The Tunnels are a feat of engineering and infrastructure, allowing vehicles to cross under the River Tyne, and providing a link between North Yorkshire and Northumberland. The first tunnel, now the northbound tunnel, is 1650 metres long and more than 30 metres below the river.

The idea of an under river crossing was first conceived in the 1920s by engineer FW Chalmes, who planned a tunnel that would house an electric monorail under the Tyne, with a wider tunnel to allow cars and busses to travel by train.

Prior to the tunnel opening, commuters needed to travel seven miles up river to cross via bridge, or to use the Tyne ferry.

The first vehicular Tyne Tunnel was opened by Her Majesty the Queen and the Duke of Edinburgh.
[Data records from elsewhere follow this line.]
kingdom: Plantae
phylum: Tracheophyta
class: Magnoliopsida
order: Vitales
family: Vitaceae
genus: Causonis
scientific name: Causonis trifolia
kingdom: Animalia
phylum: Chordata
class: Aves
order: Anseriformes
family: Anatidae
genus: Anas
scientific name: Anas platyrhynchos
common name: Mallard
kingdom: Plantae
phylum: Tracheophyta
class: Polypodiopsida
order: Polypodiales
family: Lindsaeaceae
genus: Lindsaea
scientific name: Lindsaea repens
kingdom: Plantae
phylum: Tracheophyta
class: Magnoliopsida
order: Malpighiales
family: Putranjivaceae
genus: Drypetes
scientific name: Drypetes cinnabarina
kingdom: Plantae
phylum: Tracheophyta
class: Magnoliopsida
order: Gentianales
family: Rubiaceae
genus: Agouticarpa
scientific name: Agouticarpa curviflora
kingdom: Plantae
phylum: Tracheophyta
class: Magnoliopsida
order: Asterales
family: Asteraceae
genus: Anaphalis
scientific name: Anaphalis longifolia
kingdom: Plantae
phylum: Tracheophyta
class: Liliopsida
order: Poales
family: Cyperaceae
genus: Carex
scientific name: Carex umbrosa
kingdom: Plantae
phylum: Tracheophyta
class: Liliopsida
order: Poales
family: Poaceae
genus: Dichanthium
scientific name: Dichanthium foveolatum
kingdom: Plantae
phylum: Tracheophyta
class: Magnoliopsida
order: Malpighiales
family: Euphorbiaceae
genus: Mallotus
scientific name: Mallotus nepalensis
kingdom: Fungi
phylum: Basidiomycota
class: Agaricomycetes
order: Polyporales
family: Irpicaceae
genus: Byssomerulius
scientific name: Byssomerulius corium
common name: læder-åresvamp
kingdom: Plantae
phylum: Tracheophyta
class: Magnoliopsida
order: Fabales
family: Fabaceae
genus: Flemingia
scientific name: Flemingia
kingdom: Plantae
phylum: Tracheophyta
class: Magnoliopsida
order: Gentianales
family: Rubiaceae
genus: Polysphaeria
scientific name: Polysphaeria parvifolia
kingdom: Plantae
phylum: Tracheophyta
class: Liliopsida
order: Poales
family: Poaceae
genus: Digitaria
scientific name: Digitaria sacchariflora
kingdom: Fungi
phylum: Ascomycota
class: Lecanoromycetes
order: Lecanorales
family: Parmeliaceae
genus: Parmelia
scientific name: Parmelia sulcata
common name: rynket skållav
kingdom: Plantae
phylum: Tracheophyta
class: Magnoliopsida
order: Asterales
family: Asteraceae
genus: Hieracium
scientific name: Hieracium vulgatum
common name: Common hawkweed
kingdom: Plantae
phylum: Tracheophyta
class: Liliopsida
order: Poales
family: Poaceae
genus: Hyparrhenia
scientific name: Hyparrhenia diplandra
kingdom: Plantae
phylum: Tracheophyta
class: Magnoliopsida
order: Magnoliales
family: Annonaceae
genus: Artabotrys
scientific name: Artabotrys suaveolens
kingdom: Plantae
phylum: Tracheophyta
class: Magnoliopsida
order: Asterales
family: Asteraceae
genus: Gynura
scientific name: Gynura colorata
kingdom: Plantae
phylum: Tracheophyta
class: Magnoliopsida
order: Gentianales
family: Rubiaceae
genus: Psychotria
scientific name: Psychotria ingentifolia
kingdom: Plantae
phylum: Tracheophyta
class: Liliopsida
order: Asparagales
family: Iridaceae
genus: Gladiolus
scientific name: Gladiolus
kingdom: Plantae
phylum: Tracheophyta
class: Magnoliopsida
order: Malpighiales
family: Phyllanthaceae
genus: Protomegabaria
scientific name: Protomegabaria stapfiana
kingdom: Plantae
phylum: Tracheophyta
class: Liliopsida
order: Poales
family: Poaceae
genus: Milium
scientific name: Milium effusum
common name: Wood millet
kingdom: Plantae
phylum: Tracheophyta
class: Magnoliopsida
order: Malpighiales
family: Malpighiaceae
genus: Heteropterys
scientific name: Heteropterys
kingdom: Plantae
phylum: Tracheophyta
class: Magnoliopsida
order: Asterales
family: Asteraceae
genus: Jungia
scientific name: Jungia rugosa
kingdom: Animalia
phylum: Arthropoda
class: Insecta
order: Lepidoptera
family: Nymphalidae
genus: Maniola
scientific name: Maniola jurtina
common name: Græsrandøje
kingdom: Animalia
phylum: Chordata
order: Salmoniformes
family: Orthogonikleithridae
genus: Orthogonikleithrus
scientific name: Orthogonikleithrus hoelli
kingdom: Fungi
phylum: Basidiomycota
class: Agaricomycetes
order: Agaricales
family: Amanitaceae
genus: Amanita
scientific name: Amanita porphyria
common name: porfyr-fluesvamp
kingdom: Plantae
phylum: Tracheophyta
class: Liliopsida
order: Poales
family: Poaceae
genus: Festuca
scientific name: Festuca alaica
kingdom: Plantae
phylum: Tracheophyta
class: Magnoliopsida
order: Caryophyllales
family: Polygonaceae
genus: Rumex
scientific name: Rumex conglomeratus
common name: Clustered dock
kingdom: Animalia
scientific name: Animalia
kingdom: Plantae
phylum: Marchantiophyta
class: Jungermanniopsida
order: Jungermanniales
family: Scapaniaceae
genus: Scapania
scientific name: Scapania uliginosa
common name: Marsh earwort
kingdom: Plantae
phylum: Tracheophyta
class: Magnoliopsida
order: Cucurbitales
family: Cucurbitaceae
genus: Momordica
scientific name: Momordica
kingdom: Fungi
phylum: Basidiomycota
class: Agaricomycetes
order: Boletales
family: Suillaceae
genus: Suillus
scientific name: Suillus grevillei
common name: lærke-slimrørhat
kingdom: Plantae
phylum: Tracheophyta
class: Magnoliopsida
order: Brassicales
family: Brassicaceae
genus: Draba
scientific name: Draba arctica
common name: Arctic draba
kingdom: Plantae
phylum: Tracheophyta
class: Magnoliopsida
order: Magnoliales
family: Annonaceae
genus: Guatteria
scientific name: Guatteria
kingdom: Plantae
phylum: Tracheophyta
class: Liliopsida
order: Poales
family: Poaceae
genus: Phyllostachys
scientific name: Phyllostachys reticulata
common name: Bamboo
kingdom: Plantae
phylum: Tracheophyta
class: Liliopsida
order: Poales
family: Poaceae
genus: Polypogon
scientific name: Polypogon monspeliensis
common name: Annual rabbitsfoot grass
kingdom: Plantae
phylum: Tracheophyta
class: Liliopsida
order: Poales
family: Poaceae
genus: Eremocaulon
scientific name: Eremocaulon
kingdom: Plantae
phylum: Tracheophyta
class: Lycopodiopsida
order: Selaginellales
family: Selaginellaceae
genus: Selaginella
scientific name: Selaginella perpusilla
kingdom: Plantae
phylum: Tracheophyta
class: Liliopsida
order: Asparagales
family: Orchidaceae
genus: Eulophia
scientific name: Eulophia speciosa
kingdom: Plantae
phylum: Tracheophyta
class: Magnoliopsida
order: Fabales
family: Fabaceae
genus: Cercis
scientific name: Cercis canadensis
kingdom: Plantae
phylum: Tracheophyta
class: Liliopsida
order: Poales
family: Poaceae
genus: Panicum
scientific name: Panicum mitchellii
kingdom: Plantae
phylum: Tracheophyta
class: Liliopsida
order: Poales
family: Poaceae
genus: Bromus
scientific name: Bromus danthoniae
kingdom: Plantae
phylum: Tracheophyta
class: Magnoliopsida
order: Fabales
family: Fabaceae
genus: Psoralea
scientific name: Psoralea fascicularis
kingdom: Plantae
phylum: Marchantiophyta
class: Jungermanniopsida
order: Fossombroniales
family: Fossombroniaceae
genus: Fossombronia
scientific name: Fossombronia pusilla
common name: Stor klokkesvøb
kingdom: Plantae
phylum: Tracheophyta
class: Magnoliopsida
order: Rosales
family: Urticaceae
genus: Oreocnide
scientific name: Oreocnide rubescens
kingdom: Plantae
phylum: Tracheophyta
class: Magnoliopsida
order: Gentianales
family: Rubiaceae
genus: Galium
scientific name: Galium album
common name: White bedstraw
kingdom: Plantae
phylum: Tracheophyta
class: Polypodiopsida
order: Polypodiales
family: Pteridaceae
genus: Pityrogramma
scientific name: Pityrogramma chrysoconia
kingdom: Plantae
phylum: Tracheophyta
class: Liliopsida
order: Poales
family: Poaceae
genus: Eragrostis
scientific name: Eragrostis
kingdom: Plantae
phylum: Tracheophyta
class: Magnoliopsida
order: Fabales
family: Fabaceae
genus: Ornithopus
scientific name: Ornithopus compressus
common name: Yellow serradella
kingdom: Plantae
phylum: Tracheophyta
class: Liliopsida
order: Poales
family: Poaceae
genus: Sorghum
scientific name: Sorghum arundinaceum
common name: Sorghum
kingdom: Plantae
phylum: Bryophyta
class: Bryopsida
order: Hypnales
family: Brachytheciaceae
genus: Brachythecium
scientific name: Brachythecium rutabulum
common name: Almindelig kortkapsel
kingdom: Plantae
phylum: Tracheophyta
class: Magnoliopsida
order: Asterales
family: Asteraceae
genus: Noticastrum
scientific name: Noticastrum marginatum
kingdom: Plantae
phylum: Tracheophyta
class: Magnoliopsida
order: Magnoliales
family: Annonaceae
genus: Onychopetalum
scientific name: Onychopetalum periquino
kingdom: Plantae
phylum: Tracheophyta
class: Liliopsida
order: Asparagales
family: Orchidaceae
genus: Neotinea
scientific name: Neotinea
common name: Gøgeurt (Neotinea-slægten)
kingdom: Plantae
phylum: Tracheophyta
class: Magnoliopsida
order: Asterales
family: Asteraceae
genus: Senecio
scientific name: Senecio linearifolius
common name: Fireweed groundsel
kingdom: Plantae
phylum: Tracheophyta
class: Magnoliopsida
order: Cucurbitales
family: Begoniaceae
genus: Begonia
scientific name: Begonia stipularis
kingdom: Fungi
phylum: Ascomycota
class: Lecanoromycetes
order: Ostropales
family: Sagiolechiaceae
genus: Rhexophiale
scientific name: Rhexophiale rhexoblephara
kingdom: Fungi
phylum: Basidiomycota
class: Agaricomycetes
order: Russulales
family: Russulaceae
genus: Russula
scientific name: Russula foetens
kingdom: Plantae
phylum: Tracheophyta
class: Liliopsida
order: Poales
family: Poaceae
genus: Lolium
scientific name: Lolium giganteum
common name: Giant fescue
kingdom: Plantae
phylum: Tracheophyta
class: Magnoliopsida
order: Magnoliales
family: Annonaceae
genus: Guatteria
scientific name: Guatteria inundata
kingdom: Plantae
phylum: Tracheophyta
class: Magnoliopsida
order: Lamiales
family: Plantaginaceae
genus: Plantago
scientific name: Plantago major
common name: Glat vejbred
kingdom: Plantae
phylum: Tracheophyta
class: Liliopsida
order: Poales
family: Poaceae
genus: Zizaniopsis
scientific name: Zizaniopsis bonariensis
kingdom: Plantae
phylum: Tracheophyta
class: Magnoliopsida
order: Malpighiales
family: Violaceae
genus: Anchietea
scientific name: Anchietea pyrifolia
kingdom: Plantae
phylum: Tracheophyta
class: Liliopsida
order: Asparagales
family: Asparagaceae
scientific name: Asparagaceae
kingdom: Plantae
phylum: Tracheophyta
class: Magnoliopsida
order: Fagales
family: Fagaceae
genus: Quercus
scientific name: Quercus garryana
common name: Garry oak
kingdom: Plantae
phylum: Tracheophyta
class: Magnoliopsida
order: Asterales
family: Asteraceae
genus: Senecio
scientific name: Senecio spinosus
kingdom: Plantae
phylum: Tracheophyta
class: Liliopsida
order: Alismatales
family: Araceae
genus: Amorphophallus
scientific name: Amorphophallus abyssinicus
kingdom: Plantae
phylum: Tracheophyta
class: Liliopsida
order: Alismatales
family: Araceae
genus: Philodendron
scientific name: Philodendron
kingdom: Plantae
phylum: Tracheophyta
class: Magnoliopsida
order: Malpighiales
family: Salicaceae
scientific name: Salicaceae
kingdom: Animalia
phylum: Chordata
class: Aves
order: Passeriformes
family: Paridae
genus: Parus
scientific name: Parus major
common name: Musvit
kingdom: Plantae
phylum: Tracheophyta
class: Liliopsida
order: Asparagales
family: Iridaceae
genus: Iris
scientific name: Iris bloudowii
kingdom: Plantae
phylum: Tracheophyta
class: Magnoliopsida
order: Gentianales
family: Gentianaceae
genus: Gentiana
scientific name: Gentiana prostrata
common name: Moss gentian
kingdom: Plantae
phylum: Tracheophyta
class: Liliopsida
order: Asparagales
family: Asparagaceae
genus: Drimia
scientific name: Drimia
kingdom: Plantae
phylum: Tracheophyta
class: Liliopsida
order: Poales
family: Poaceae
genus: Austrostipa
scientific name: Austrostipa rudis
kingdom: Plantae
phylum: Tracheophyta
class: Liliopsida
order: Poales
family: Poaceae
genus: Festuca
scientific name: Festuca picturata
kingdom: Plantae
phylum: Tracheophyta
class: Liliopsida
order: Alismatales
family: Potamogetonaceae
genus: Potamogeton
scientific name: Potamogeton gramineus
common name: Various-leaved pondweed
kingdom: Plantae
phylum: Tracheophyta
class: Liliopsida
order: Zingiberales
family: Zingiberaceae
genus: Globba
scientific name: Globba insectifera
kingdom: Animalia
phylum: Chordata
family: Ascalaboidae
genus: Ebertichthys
The ceremony lasted two and a half hours, and involved many local dignitaries including the Duchess of Northumberland, the Mayor and Mayoress of Newcastle, the Bishop of Newcastle, and many local politicians.

Once Her Majesty had declared the tunnel open, there followed a 21 Gun Royal Salute, fired by a battery of the Royal Artillery (Volunteers). She then travelled through the tunnel to greet the public waiting at the southern side.

Many local groups and residents, including the Sea Cadet Corps, the Girls’ Venture Corps, the Air Force Training Corps, Boy Scouts, Girl Guides, the Boys’ Brigade, the Church Lads’ Brigade, and the Durham Light Infantry, attended the event, all turning out to join in the celebrations.

The Tyne Tunnels have come a long way in the past 50 years, including the opening of a second vehicular tunnel in 2011, allowing for a dedicated northbound and southbound crossing. The first road crossing has undergone significant modernisation to ensure it meets the European safety standards, and is fitted with safety equipment to ensure it can run all day, every day. Lined in cast iron, it has a drainage system, fire safety equipment, ventilation, and cameras to monitor the traffic.

Ron Henderson, Tunnel Manager at TT2, said: “The Tyne Tunnels are an iconic part of the North East, and have been for 50 years. In that time, we have helped millions of people commute across the river conveniently and safely.

“The Tunnel has changed a lot since it first opened, and has changed with the times. The tollbooths used to be staffed and it cost 2s 6d to cross. Now we have an entirely automated system which is a lot quicker.

“We hope that the local community on both sides of the Tyne will join us in celebrating this big birthday for the Tyne Tunnel. We’re excited to see what the next 50 years holds for the region.”